John Davi: I’ll offer a couple of things that I think are unique about Astoria Advisors. One is that we have a range of solutions. We’ve offer ETF models, quantitatively driven stock solutions, we do custom bespoke solutions, and we have an outsourced CIO business. Then, more recently, we began sub-advising the ETF that I mentioned previously, the ticker PPI.
I think investors appreciate that we are cross asset and macro in nature plus we have a quantitative tilt to our portfolio construction. I tend to think of firms as being either very macro or quantitative, but not really both. I see some of my peers are very tactical and I would say we’re more measured with our risk. I don’t think you can be tactical and win over long periods of time.
There are 3 main components of our asset allocation discipline: Macroeconomic policy, Earnings & Valuation catalysts, and Portfolio risk mitigation via alternatives that are inversely correlated to stocks.
Everyone at the firm, we all come from the institutional world. We can deliver any type of risk return profile that our clients want. We’re also not afraid to think outside of the box. For instance, a couple years ago, everyone wanted to own disruptive growth, crypto, hyper growth stocks; and we were telling clients that they we’re in a speculative bubble. It turned out that was the right call.
We weren’t afraid to stick with our alternatives. It felt like the S&P was going up every year 25%, and the alternatives were not working. But, sure enough, we have a big sell off this year and alternatives are working. In the end, we were confident with our macro views and that they would play out.
We’re very knowledgeable about portfolio construction. We may not beat the benchmark every year, but we strive to deliver attractive risk adjusted return over varying cycles. I think we’ve proven that since the firm began. As I like to say, it’s easy to look good when S&P goes up 25% every year, and you’ve got a very supportive backdrop of easy money, a supportive Fed, and tons of quantitative easing. Obviously, we are in a different environment now.
We have the standard risk-based ETF models like everyone else. Here are a few solutions which are unique.
As I mentioned, we began managing an Inflation Sensitive ETF model back in 2020 which was converted to an ETF. The original SMA which was lightyears ahead of our competition and is comprised of global cyclicals, physical commodities, commodity equities, and TIPS.
We began running a cyclical stock portfolio because our investors were so loaded up on tech/duration/deflation heavy assets. So we created a cyclical stock only model to hedge this risk. It’s comprised of 30 high quality equities with above-average ROE, ROA, and earnings growth within the cyclical sector cohort.

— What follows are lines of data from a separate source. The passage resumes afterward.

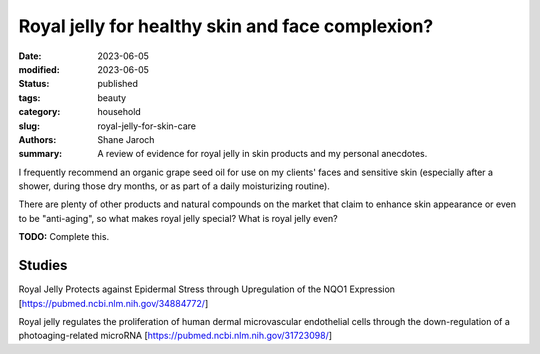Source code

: ************************************************************
 Royal jelly for healthy skin and face complexion?
************************************************************

:date: 2023-06-05
:modified: 2023-06-05
:status: published
:tags: beauty
:category: household
:slug: royal-jelly-for-skin-care
:authors: Shane Jaroch
:summary: A review of evidence for royal jelly in skin products and my personal
          anecdotes.


I frequently recommend an organic grape seed oil for use on my clients' faces
and sensitive skin (especially after a shower, during those dry months, or as
part of a daily moisturizing routine).

There are plenty of other products and natural compounds on the market that
claim to enhance skin appearance or even to be "anti-aging", so what makes
royal jelly special? What is royal jelly even?

**TODO:** Complete this.

Studies
#######

Royal Jelly Protects against Epidermal Stress through Upregulation of the NQO1
Expression
[https://pubmed.ncbi.nlm.nih.gov/34884772/]

Royal jelly regulates the proliferation of human dermal microvascular
endothelial cells through the down-regulation of a photoaging-related microRNA
[https://pubmed.ncbi.nlm.nih.gov/31723098/]
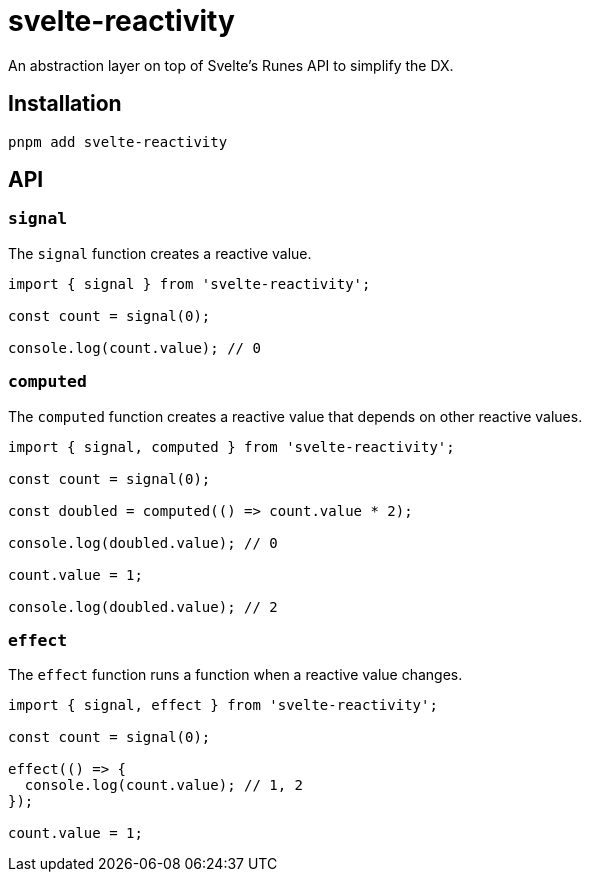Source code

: = svelte-reactivity

An abstraction layer on top of Svelte's Runes API to simplify the DX.

:toc:

== Installation

```bash
pnpm add svelte-reactivity
```

== API

=== `signal`

The `signal` function creates a reactive value.

```javascript
import { signal } from 'svelte-reactivity';

const count = signal(0);

console.log(count.value); // 0
```

=== `computed`

The `computed` function creates a reactive value that depends on other reactive values.

```javascript
import { signal, computed } from 'svelte-reactivity';

const count = signal(0);

const doubled = computed(() => count.value * 2);

console.log(doubled.value); // 0

count.value = 1;

console.log(doubled.value); // 2
```

=== `effect`

The `effect` function runs a function when a reactive value changes.

```javascript
import { signal, effect } from 'svelte-reactivity';

const count = signal(0);

effect(() => {
  console.log(count.value); // 1, 2
});

count.value = 1;
```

Similarly, clients didn’t have enough dividend/value centric stocks in their portfolios. Remember everyone wanted to own growth/technology but we thought eventually the world would return to normal. So our Dividend Growers Portfolio contains 40 stocks that have raised their dividends for 10 consecutive years, with above-average ROE/ROA metrics.
Lastly, clients liked our risk-based ETF models but we had a certain type of investor that wanted us to take more risk. So we launched what we call the Renaissance Risk Managed Rotation Portfolio. It captures the most relevant macroeconomic portfolio tilts via ETFs while targeting an S&P 500 standard deviation. It’s the closest thing we have to offering a tactical solution although as I mentioned earlier, we don’t believe you can be tactical. Our Renaissance model simply takes on more tracking error than our standard models.
We have in-depth research offering. We offer our investors portfolio construction dashboards, we do portfolio diagnostics, and tax management oversight. We offer a broad array of market commentaries at the macro and factor level. We put out forward looking commentaries, which I think is very unique. A lot of people just regurgitate what happened in the news yesterday, whereas we look forward. We do an extensive Investment Committee quarterly report. We have a piece called CIO Thoughts which is our most widely read report. Our research is arguably what sets us apart from our competitors.
In the end, we’ve got unique solutions, we’ve got a strong team, and we’ve got great clients which appreciate our solutions and complimentary skillset.